I'm using scrapy with Python 2.7, so whats coming from "outside world" are web page properly decoded and processed with xpath as can be seen by an empty error log coming from those checks just before the exception:

if not isinstance(key, unicode):
    logging.error(u"Key is not unicode: %s" % key)

if not isinstance(value, unicode):
    logging.error(u"value is not unicode: %s" % value)

if not isinstance(item['listingId'], int):
    logging.error(u"item['listingId'] is not an int:%s" % item['listingId'])

But then, when the MySql transaction is hapening on the next line:

d = txn.execute("INSERT IGNORE INTO `listingsDetails` VALUE (%s, %s, %s);", (item['listingId'], key, value))

I still get this exception from time to time. (1% of pages) Notice the "pipeline.py" line 403 which is the MySql INSERT.

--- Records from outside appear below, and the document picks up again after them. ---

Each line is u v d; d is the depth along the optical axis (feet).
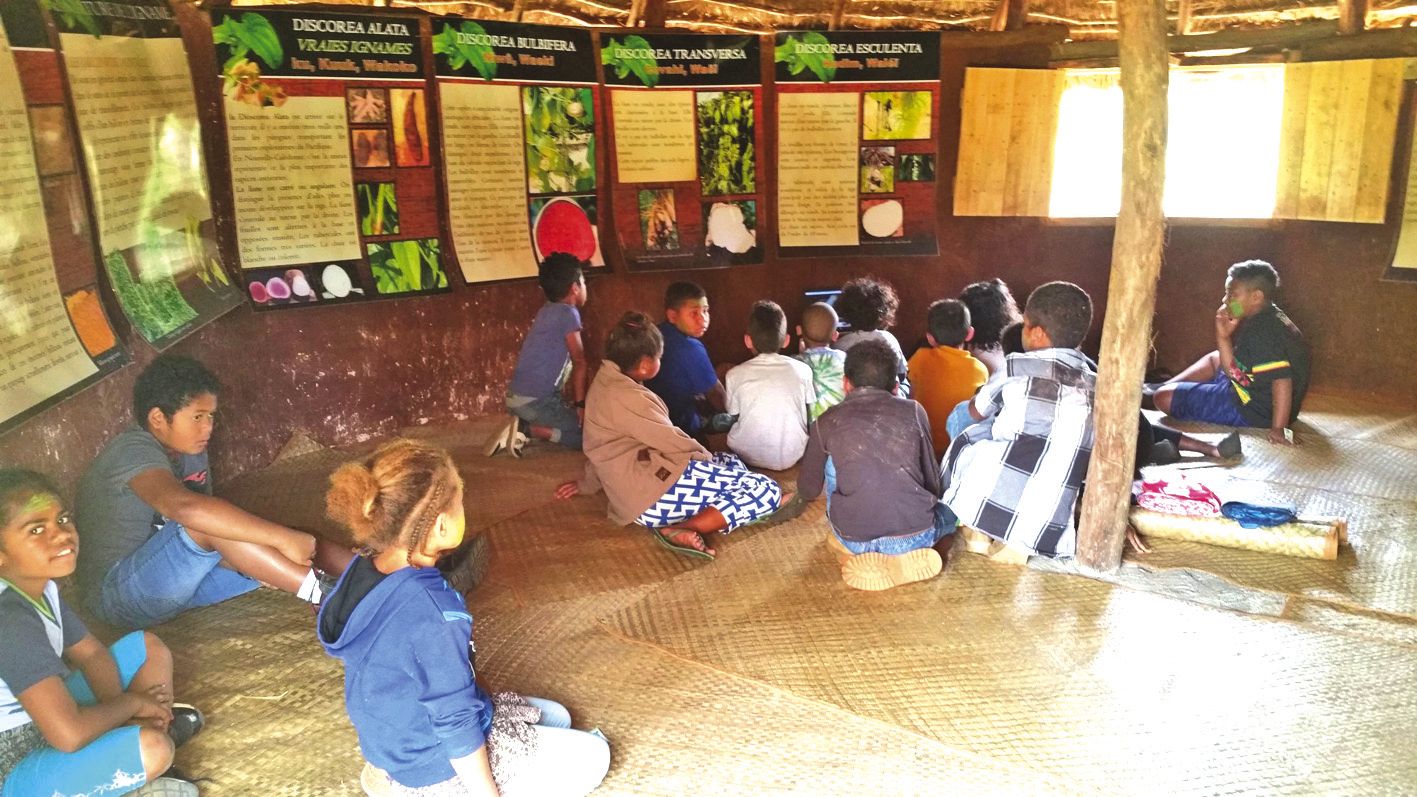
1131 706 9.14
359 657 6.56
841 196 20.53
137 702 7.96
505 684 9.68
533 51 18.02
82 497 10.26
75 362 10.71
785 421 14.99
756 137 20.06
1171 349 21.01
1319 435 16.80
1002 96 20.11
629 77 19.03
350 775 8.38
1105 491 11.55
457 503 6.73
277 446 16.19
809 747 8.61
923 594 11.37
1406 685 9.42
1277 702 9.18
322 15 15.78
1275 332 16.35
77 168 11.15
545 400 16.70
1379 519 13.23
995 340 16.22
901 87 20.04
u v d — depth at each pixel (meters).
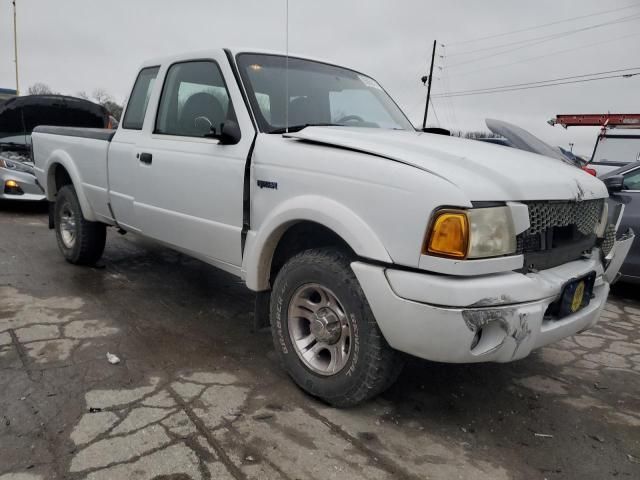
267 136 3.06
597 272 2.92
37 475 2.16
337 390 2.71
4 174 8.27
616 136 13.01
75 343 3.46
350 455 2.41
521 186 2.41
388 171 2.41
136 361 3.25
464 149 2.77
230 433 2.52
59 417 2.57
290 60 3.76
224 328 3.88
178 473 2.21
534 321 2.36
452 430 2.69
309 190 2.72
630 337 4.20
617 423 2.86
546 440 2.66
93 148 4.64
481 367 3.46
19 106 8.51
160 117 3.93
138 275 5.12
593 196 2.83
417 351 2.36
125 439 2.42
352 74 4.21
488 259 2.27
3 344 3.38
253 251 3.02
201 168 3.41
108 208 4.57
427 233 2.28
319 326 2.78
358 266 2.48
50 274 5.00
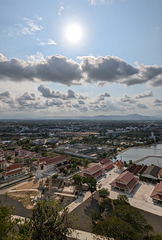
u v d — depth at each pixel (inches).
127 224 1310.3
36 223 1075.3
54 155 5339.6
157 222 1815.9
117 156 5487.2
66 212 1301.7
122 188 2615.7
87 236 1600.6
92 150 5846.5
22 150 5418.3
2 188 2795.3
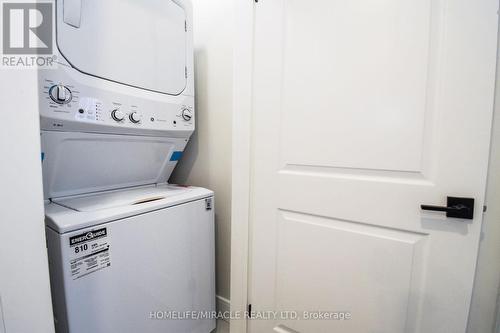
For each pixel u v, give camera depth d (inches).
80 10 31.4
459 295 30.7
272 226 44.3
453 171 29.9
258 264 46.6
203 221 45.9
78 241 28.1
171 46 44.7
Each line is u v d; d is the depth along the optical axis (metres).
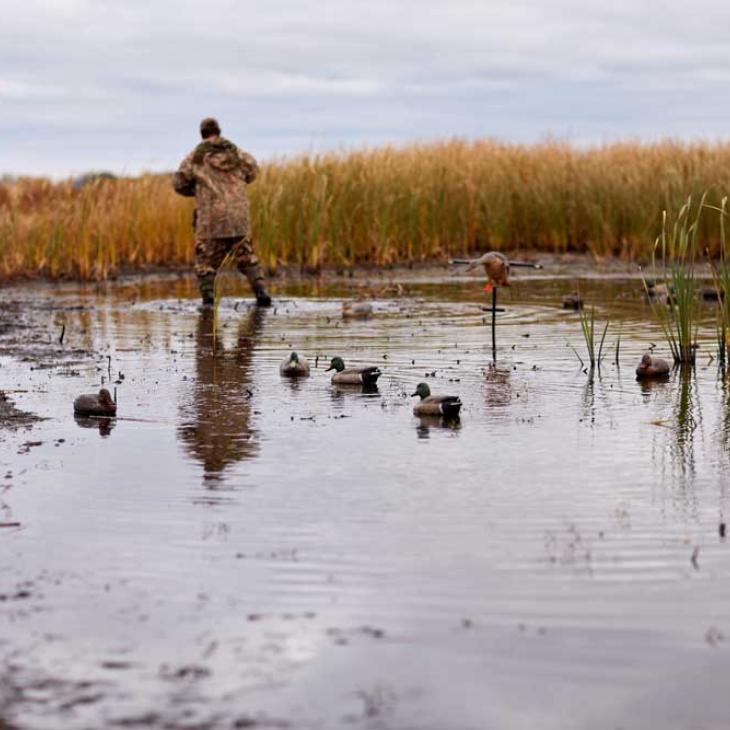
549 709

2016-10-16 22:22:10 [Listings] ERROR: [Failure instance: Traceback:     <type 'exceptions.UnicodeEncodeError'>: 'ascii' codec can't encode character u'\xc0' in position 24: ordinal not in range(128)
/usr/lib/python2.7/threading.py:801:__bootstrap_inner
/usr/lib/python2.7/threading.py:754:run
/usr/lib/python2.7/dist-packages/twisted/_threads/_threadworker.py:46:work
/usr/lib/python2.7/dist-packages/twisted/_threads/_team.py:190:doWork
--- <exception caught here> ---
/usr/lib/python2.7/dist-packages/twisted/python/threadpool.py:246:inContext
/usr/lib/python2.7/dist-packages/twisted/python/threadpool.py:262:<lambda>
/usr/lib/python2.7/dist-packages/twisted/python/context.py:118:callWithContext
/usr/lib/python2.7/dist-packages/twisted/python/context.py:81:callWithContext
/usr/lib/python2.7/dist-packages/twisted/enterprise/adbapi.py:445:_runInteraction
/home/mrme/git/rep/scrapy_prj/firstproject/firstproject/pipelines.py:403:_do_upsert
/usr/lib/python2.7/dist-packages/MySQLdb/cursors.py:228:execute
/usr/lib/python2.7/dist-packages/MySQLdb/cursors.py:127:_warning_check
/usr/lib/python2.7/logging/__init__.py:1724:_showwarning
/usr/lib/python2.7/warnings.py:50:formatwarning

I've opened the MySql connection with:

dbargs = dict(
    host=settings['MYSQL_HOST'],
    db=settings['MYSQL_DBNAME'],
    user=settings['MYSQL_USER'],
    passwd=settings['MYSQL_PASSWD'],
    charset='utf8',
    use_unicode=True
)
dbpool = adbapi.ConnectionPool('MySQLdb', **dbargs)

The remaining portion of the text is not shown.